Wednesday, March 16, 2011

In Provincetown, and Ohio, and Alabama - March 15, 2011



Death taps his black wand and something vanishes.  Summer, winter…branch of an oak tree…three just hatched geese.  Many trees and thickets…violets…

Lambs that, only recently , were gamboling in the field. And old mule, in Alabama, that could take no more of anything.  And then, what follows?  Then spring again, summer, and the season of harvest.  …..

More lambs and new green grass in the field, for their happiness until.  And some kind of yellow flower whose name I don’t know (but what does that matter?) rising around and out of the half-buried, half-vulture-eaten, harness-galled, open-mouthed (its teeth long and blackened), breathless, holy mule.

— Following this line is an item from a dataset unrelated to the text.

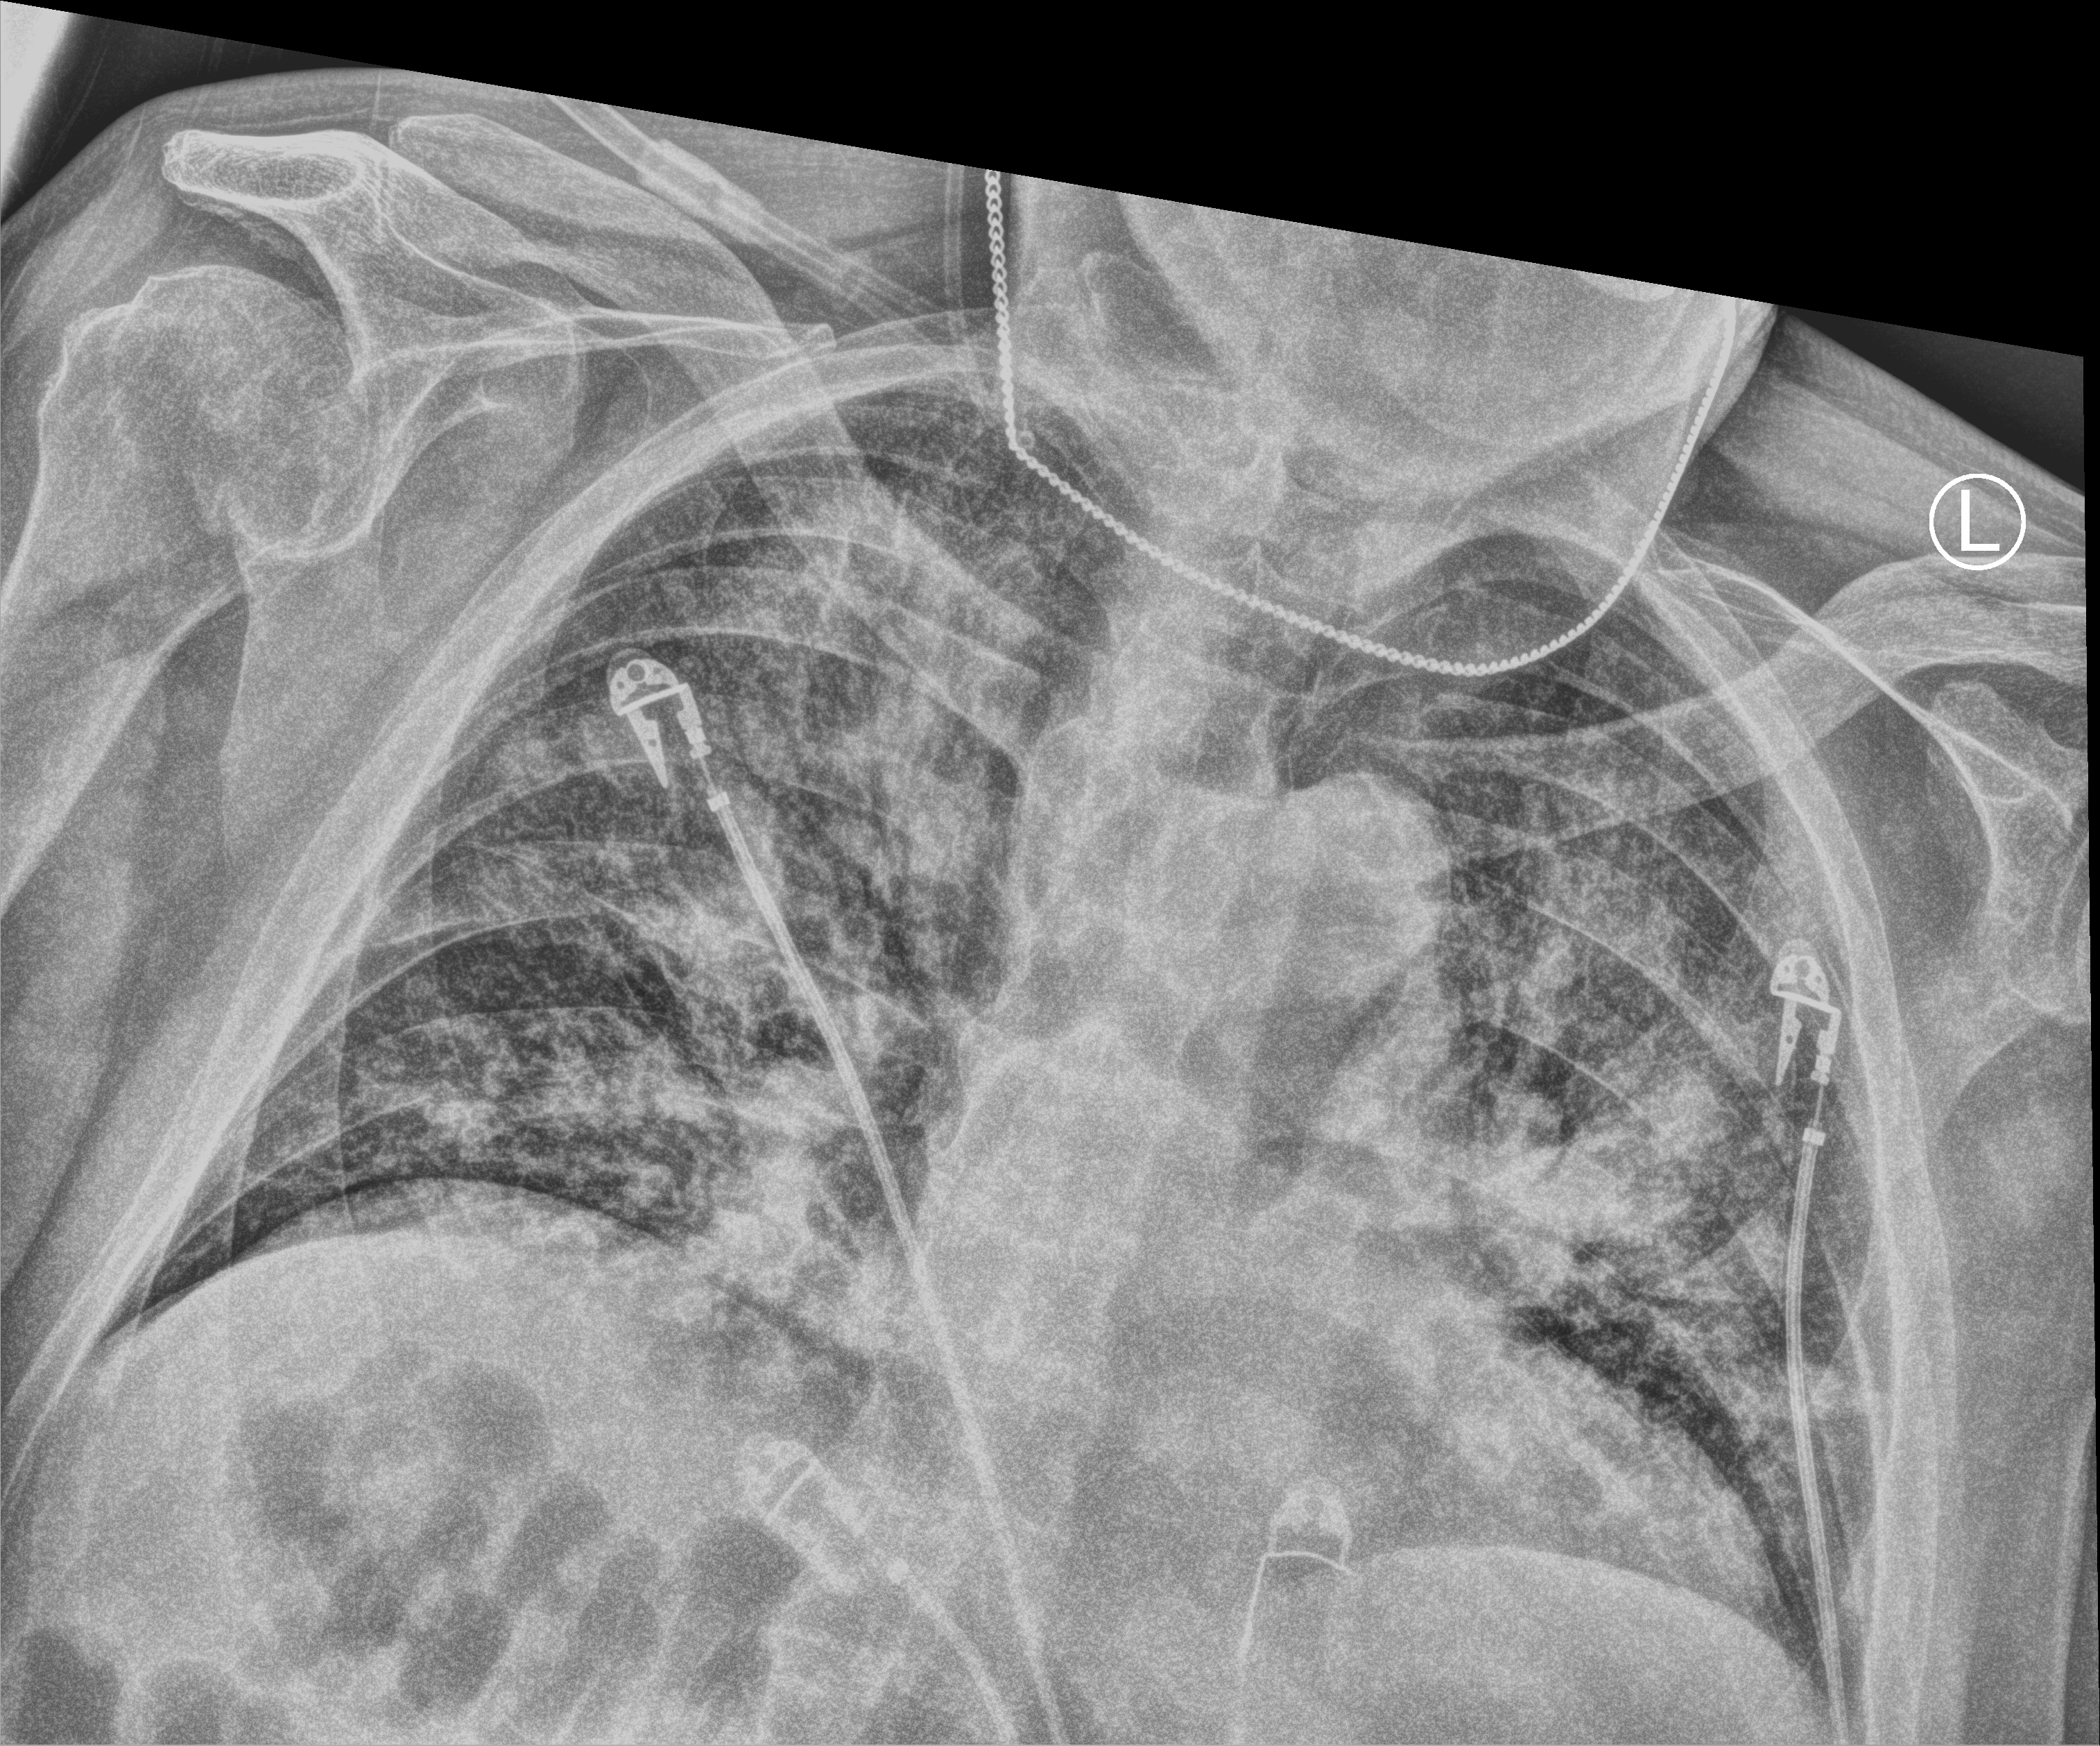
Chest X-ray (portable), anteroposterior (AP) projection. Patient hospitalised with COVID-19; male, aged 75–90 years.
Hospital-stay facts (about this admission, not read from this image; timing relative to this image not recorded):
- diabetes (admission record): no
- smoking status (admission record): never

Not only in Provincetown, and Ohio, and Alabama, but I imagine ever where we looked we would see life sprouting from the ghastly evidence of death.  Why then do we accept life so well, and not so death?

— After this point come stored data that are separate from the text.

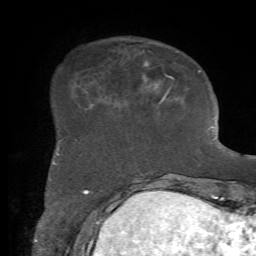
Breast MRI, one axial slice. Position 17 of 72 along the scan axis. Cropped to one breast. Dynamic contrast-enhanced series, time point 2 of 7 at this slice position (early post-contrast). 1.5 T. TE 4.2 ms, TR 8.7 ms. 2.2 mm slice thickness. 256 × 256 image matrix, field of view 180 × 180 mm. Female patient.
Annotated regions visible in this slice (semi-automatic segmentation, software-assisted and operator-edited):
- enhancing-tissue mask used for the functional tumour volume (all voxels passing the contrast-enhancement thresholds inside the analysis volume; usually the tumour): bounding box (x1, y1, x2, y2) in pixels: (53, 65, 201, 164)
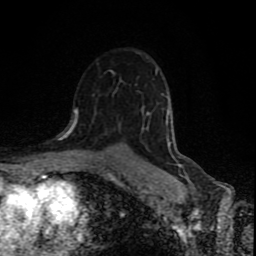
Breast MRI (dynamic contrast-enhanced), one axial slice. Cropped to one breast. Dynamic contrast-enhanced series, time point 2 of 9 at this slice position (early post-contrast). 1.5 T. TE 4.2 ms, TR 7 ms. 2 mm slice thickness. 256 × 256 image matrix. Female patient.
Annotated regions visible in this slice (semi-automatic segmentation, software-assisted and operator-edited):
- enhancing-tissue mask used for the functional tumour volume (all voxels passing the contrast-enhancement thresholds inside the analysis volume; usually the tumour): box from (x=70, y=109) to (x=184, y=168) px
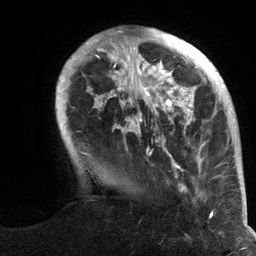
Breast MRI (dynamic contrast-enhanced), one axial slice; slice 30 of 134 in the series (ordered by position); cropped to one breast; dynamic contrast-enhanced series, time point 2 of 6 at this slice position (early post-contrast); 3 T; TE 2.8 ms, TR 7.3 ms; 256 × 256 image matrix, field of view 180 × 180 mm. Female patient.
Outlined on this slice (semi-automatic segmentation, software-assisted and operator-edited):
- enhancing-tissue mask used for the functional tumour volume (all voxels passing the contrast-enhancement thresholds inside the analysis volume; usually the tumour): bounding box <56,28,244,217> (left, top, right, bottom; pixels)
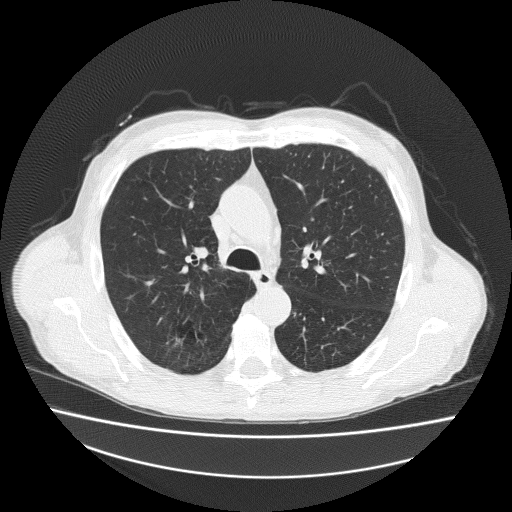
Axial slice from a low-dose chest CT screening exam, second screening round (one year after baseline), lung window (W 1500 / L -600 HU), 120 kVp, slice 69 of 186 in the series. Male participant, aged 73 years at enrolment. Current smoker at enrolment.
• Expert reader's lesion annotation, box from (x=160, y=315) to (x=215, y=360) px.
• Screening reader's record for this exam: no non-calcified nodule ≥4 mm recorded.
• Later outcome: lung cancer diagnosed 418 days after this screen — adenosquamous carcinoma, right upper lobe, well differentiated (G1), stage IA (AJCC 6th edition), 20 mm at pathology.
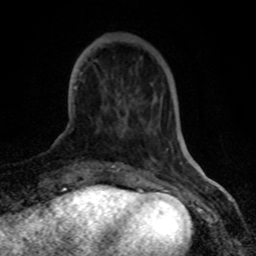
Breast MRI (dynamic contrast-enhanced), one axial slice. Position 20 of 80 along the scan axis. Cropped to one breast. Dynamic contrast-enhanced series, time point 2 of 8 at this slice position (early post-contrast). 1.5 T. TE 4.2 ms, TR 7 ms. 2 mm slice thickness. 256 × 256 image matrix, field of view 155 × 155 mm. Female patient.
Outlined on this slice (semi-automatically segmented with operator editing):
- enhancing-tissue mask used for the functional tumour volume (all voxels passing the contrast-enhancement thresholds inside the analysis volume; usually the tumour): box from (x=79, y=74) to (x=123, y=165) px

Except that I doubt, given the amount of resistance to death if we are any more accepting of life.

How can we be when we spend the earth’s resources to prolong our lives 6 months more, perhaps, when children, birds, peoples, and forests are dying from our extraction economies?

How can we be for life when we seal our hearts from others, just so we can be safe, just so we can live? 

Living is all well and good, but what if to be safe we kill relationships, possibility, justice, and flourishing for all?  Is that living?

Maybe we just need to do some more timely dying – of bodies, of egos, of assumptions, of separation.

May I this day let the stubborn mule of my ways die.


What is your stubborn mule?


1 comment:

  1. My heart is sick as so few voices can be heard above the deafening apathy of the developed world to the crises of planet earth. In particular, I am frustrated by our country's deaf ear to global warming and our willingness to turn our backs on the rest of the world, who takes so little from the planet.

    In my little corner of western PA, the energy industry is preparing to sacrifce what is left of our clean, safe water to extract Marcellus Shale, very deep pockets of natural gas. To maintain our present gluttonous use of energy, politicians and businesses clamor to exploit what little is left..... for profit. Our greatest wisdom comes from our poets, writers and artists. Thankfully Mary Oliver sees hope and offers it to us in her words.

    Thank you LoraKim, for taking the time to share with us each day.